When Jews visit Israel, its landscape and historical sites speak in more intimate terms. It is the embodiment of the Jews’ collective past, situating us in our history and evoking its meaning. One might almost say that Israel functions for Jews in the same way that Communion functions for a Catholic. Toward the middle of the 20th century, the leaders of the Soviet Union famously denigrated Jews as rootless cosmopolitans. The existence of Israel annuls any possibility of understanding Jews in that way again.

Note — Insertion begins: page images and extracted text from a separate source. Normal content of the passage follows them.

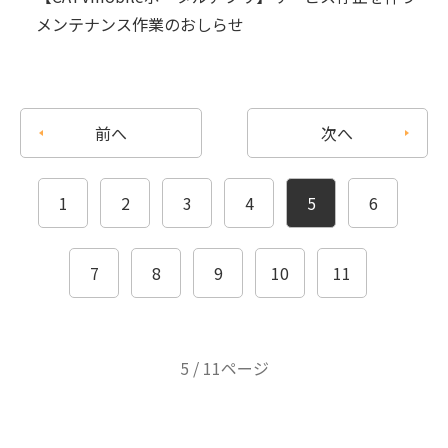
メンテナンス作業のおしらせ
前へ
次へ
1
2
3
4
5
6
7
8
9
10
11
5 / 11ページ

Israel offers Jews something they have not had since the year 70, the last expulsion from the land and the inception of its existence as a diaspora people: what the philosopher Emil Fackenheim calls “the Jewish return to history.” Fackenheim implies that the existence of a Jewish state offers Jews the chance to apply the teachings of their tradition on a broader plain than they had when they were a marginal, pariah people existing at the sufferance of others, acted upon but denied the opportunity to be actors on the world stage. A Jewish state offers Jews the chance to be no longer the pathetic inheritors of an attenuated tradition of diminishing significance. It offers them the opportunity to be part of a people charged with expressing its culture in ever new forms, a living, dynamic organism rather than a static, petrified museum piece.
The Pain of Historical Existence
That call to re-enter history evokes and explains the pain many Jews feel when that state does not succeed in embodying the ideals of the inherited teaching, when its Jewishness is merely one of demography rather than character. Theodore Herzl, the “Father of modern Zionism,” famously said, “If you will it, it is no dream.” But the dream of Israel that animated those who built it and animates Jewish aspirations for it still, is not of a “normal” state like all the others, a state whose shortcomings are to be accepted as the “price” of realpolitik in a “dangerous neighborhood.”
Asher Ginzberg, who wrote under the pen name Achad Ha’Am, dreamed of a Jewish state that would embody the millennia-old values of the Jewish people. This state would be a light to the nations in the way it conducted its collective life, a state that offered a vision of what every state might be. That dream gives us permission to be pained by the distance between what Israel might be and what it is at this moment. That dream challenges us to right what is wrong. And that dream moves our engagement with Israel beyond simple “support” to profound, life-encompassing commitment.
For the Jew, then, engagement with Israel is bound up with our past, present and future; it is beyond the realm of the political. It is a relationship we cannot expect non-Jews to share. But we hope that our Christian friends and dialogue partners will speak and act in ways that reflect an awareness of how much that engagement means to Jews.